Tax credits have stirred up the window industry like nothing in years. Less than a month after the legislation was signed, window replacement companies in many markets were already offering to match whatever homeowners earned in tax credits with an exact discount. Though many products qualify for stimulus tax credits, HVAC and insulation contractors often lack the marketing savvy of the window replacement companies, which live or die on daily lead flow.

Competitive Necessity
But tax credits have also had another effect on the window replacement industry, one neither intended nor foreseen. They have stepped up competitive pressures by reclassifying contractors into those with qualifying windows and those without.

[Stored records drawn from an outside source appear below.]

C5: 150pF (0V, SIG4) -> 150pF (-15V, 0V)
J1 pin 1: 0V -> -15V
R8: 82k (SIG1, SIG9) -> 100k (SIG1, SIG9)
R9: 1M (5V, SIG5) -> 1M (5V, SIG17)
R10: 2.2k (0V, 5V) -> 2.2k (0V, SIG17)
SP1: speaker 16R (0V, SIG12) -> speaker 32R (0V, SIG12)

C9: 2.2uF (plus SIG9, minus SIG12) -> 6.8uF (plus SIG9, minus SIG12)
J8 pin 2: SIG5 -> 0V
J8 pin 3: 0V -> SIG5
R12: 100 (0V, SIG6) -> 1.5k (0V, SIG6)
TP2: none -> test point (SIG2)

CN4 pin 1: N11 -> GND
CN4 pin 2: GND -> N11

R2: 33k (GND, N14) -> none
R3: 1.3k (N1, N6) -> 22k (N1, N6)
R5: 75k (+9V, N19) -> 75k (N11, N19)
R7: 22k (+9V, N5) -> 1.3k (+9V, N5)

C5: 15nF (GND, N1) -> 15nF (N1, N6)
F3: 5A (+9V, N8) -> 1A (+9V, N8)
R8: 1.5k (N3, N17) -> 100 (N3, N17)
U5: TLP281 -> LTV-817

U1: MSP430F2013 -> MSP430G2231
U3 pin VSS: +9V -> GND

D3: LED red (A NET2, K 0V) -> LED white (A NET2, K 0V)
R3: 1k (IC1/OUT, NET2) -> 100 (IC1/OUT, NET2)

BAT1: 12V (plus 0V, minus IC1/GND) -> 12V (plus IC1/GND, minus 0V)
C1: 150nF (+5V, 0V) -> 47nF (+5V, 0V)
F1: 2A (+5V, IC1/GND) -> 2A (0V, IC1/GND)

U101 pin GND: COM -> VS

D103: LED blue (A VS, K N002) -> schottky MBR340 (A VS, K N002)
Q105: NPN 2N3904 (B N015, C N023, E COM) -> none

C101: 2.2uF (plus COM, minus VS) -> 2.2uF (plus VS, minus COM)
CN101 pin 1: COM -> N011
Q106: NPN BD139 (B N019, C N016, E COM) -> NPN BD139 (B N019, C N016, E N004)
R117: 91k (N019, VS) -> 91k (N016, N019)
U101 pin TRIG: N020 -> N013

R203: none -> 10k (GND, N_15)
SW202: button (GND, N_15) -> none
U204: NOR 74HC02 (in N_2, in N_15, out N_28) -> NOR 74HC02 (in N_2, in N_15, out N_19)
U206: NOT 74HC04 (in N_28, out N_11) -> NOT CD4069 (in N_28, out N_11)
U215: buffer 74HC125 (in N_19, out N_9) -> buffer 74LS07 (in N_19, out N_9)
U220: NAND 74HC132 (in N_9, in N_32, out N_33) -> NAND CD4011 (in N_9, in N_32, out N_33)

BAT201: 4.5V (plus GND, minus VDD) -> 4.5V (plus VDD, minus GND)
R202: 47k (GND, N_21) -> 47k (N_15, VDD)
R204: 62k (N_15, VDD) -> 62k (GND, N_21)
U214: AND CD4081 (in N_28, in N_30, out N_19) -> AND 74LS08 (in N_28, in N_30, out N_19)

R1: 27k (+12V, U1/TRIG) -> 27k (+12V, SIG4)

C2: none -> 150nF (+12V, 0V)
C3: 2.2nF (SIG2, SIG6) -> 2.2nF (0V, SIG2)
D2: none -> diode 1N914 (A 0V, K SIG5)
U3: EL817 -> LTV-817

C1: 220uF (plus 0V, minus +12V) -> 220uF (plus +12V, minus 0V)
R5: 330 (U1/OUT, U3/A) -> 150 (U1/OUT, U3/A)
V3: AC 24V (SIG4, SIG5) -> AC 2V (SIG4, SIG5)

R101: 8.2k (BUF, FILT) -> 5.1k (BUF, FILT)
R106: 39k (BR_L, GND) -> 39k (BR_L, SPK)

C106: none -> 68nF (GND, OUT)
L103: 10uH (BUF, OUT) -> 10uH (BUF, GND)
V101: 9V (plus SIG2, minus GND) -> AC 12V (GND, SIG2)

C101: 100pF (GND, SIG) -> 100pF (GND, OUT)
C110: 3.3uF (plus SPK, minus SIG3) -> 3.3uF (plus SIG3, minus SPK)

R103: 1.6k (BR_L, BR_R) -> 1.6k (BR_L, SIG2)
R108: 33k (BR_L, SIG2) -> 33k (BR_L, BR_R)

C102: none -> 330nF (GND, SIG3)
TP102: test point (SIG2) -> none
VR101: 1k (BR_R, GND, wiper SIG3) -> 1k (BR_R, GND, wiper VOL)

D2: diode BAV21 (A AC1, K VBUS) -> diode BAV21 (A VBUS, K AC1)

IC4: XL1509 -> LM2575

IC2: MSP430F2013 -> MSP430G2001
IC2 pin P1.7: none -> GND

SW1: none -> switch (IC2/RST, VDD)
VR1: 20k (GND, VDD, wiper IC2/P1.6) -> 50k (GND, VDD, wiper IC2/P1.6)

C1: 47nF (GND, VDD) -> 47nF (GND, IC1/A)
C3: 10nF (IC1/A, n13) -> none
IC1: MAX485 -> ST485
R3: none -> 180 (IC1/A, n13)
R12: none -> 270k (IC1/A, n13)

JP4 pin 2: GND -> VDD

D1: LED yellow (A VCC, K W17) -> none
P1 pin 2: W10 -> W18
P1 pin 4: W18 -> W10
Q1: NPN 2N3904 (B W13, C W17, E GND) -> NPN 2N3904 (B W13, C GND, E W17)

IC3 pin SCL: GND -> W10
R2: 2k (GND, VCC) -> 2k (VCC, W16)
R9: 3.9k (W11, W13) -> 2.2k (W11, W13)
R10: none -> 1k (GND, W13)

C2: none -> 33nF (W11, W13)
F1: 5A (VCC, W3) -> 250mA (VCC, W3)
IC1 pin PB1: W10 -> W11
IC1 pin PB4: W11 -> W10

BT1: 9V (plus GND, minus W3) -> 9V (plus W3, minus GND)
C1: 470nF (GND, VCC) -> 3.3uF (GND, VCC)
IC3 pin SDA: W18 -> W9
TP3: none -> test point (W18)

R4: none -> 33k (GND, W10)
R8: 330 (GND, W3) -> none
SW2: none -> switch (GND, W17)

In a market where consumers now “get more estimates, and take longer to make up their minds,” according to Jim Lett, owner of A.B.E. Doors & Windows, in Allentown, Penn., who can afford to be left behind?

For a company without a qualifying window, the damage is two-fold: your product is seen as being below the standard, and buying it won’t get anybody anything back. You’re “at a huge selling disadvantage,” says Ken Moeslein, CEO of Legacy Remodeling, in Pittsburgh. In fact, so many window companies put tax credits front and center, both in their marketing and in their sales pitch, that it’s become a “competitive necessity,” says Joe Talmon, vice president of Larmco Windows and Siding, in Columbus, Ohio.

Manufacturers with few or no products that qualify are “scrambling” — the word most often used — to respond to the .30/.30 U-factor/solar heat gain coefficient that is now the new bar in fenestration efficiency. Even Window World, based in North Wilkesboro, N.C., with its well-known $189 (base price) window, came forward with a new product, at $278, that qualifies for credits.

Moeslein believes that with so many companies pushing tax credits, the efficiencies of .30/.30 will soon be something that every window contractor will have to have. That’s when consumers will start to lose interest. “If you hear everybody talking about it, you presume everybody has it,” he says.

Others point to the long-term effect on window standards, and public attitudes about conservation and the home. “The industry will continue to move in this direction, whether there’s a tax credit or not,” says Andersen Windows' Miller. “It’s not just a fad,” says Michael Lelasher, director of operations at Cardinal Builders, in Columbus. “That’s the way the entire world is going.”